Presentare tutto questo come “vera democrazia” in cui “decidono i
cittadini” non è solo grottesco, è un riflesso del meccanismo plebiscitario
che in ogni tempo presenta come democrazia l'investitura popolare del capo,
come decisione del popolo l'inganno del popolo, che è l'esatto opposto
della democrazia.
Questo regime interno al M5S non è un fatto che riguarda loro. È la
prefigurazione della loro concezione dello Stato. È l'anticipazione del
loro modello di potere, la cifra della loro proposta politica e
istituzionale. “Uno vale uno”, come si è detto, non è solo la
delegittimazione del sindacato, ma anche del partito politico. Non di
questo o quell'altro partito, ma del partito politico in quanto tale. Nella
nuova civiltà pentastellata dominata dal web non hanno senso organizzazioni
politiche portatrici di progetti collettivi o ragioni sociali. Sono i
“cittadini” ad “esprimersi attraverso la rete”. Lo stesso M5S, non a caso,
non si autorappresenta come partito, fosse pure sui generis. Si concepisce
come la voce dei cittadini, espressione della loro volontà. La voce dei
cittadini a sua volta è contrapposta ai partiti, quali che essi siano,
significativamente rappresentati come universo omogeneo e nemico della
rete. Questa rappresentazione del M5S come la voce del popolo contrapposta
ai partiti ha in sé una vocazione totalitaria, che del resto corrisponde
alla visione mitologica coltivata dal guru Gianroberto Casaleggio in 'Gaia:
il futuro della politica', dove annuncia dopo il 2054 la nascita di una
nuova civiltà del mondo dominata dalla rete senza più i partiti politici.
Una civiltà che emergerebbe da una terza guerra mondiale tra Occidente e
Oriente. Naturalmente si può ridere delle fantasie più irrazionali.

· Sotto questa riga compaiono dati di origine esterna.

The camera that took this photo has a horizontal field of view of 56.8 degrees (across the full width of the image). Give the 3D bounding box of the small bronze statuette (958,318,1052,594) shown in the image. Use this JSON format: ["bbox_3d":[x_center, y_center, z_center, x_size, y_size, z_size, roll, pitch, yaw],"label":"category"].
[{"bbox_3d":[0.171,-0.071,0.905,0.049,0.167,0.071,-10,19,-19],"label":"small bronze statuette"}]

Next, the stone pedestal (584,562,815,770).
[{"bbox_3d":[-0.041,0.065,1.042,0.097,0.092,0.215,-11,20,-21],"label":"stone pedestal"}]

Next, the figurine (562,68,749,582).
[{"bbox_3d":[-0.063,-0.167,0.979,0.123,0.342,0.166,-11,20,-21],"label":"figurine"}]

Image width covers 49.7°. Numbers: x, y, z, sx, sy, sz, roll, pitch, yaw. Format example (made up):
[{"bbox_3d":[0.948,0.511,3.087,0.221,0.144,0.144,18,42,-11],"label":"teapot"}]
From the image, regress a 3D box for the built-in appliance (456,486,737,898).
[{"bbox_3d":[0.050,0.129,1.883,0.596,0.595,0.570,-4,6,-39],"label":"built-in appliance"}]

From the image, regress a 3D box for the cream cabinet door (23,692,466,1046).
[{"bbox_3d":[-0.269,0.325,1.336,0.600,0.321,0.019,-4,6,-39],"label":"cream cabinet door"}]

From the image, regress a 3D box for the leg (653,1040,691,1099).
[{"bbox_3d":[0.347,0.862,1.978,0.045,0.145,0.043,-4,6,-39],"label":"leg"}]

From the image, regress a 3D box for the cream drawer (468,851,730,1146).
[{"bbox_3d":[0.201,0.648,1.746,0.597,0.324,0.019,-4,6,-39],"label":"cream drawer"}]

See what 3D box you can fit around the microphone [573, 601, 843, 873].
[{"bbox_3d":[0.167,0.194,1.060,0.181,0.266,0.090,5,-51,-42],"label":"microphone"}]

Ma le
mitologie irrazionaliste nella storia non sono forse un classico (e
tragico) ingrediente delle culture più reazionarie?
Le posizioni reazionarie espresse a più riprese dal M5S verso il fenomeno
dell'immigrazione, come la sua adesione allo stesso gruppo reazionario e
xenofobo di Farage nel Parlamento europeo (EFDD), sono solo un riflesso
particolare di quella cultura generale. Ciò che oltretutto consente oggi al
lepenista Salvini un'indicazione di voto ai candidati grillini nei
ballottaggi del 19 giugno.
*CONCLUSIONI *
Quando parliamo del M5S non parliamo di un movimento occasionale e
transitorio. Stiamo parlando di un soggetto ormai consolidato che può
conquistare nei prossimi anni il potere politico in Italia, magari
attraverso l'Italicum.
Il consolidamento del grillismo, e la presa delle sue suggestioni nella
giovane generazione e tra i lavoratori, sono dunque un problema serio per
il movimento operaio italiano. Sono un effetto della deriva autodistruttiva
di una sinistra politica che ha prima tradito i lavoratori in cambio di
ministri (o assessori), poi li ha abbandonati a loro stessi sotto i colpi
della grande crisi. Sono la risultante dell'arretramento profondo del
movimento operaio, delle sue conquiste, della sua coscienza politica e
sindacale, a livello di massa ed anche in settori della sua avanguardia. In
questo senso il M5S, con le sue indubbie specificità, appartiene a pieno
titolo alla grande famiglia (assai eterogenea) del populismo reazionario
europeo, che ha raggiunto una massa critica sconosciuta nella storia del
dopoguerra proprio capitalizzando a destra la crisi del movimento operaio
continentale.
Ricostruire tra i lavoratori una coscienza politica di classe, dentro
un'azione di rilancio del movimento operaio, è allora l'unica via per fare
argine al populismo reazionario in tutte le sue declinazioni italiane:
renzismo, salvinismo, grillismo. Ciò che richiede una battaglia
controcorrente, anche a sinistra, sulla natura del M5S, contrastando ogni
forma di suo abbellimento o sottovalutazione, ogni tipo di capitolazione
politica e culturale alla sua narrazione ideologica. Tanto più
nell'ambiente dell'avanguardia di classe e dei movimenti sociali.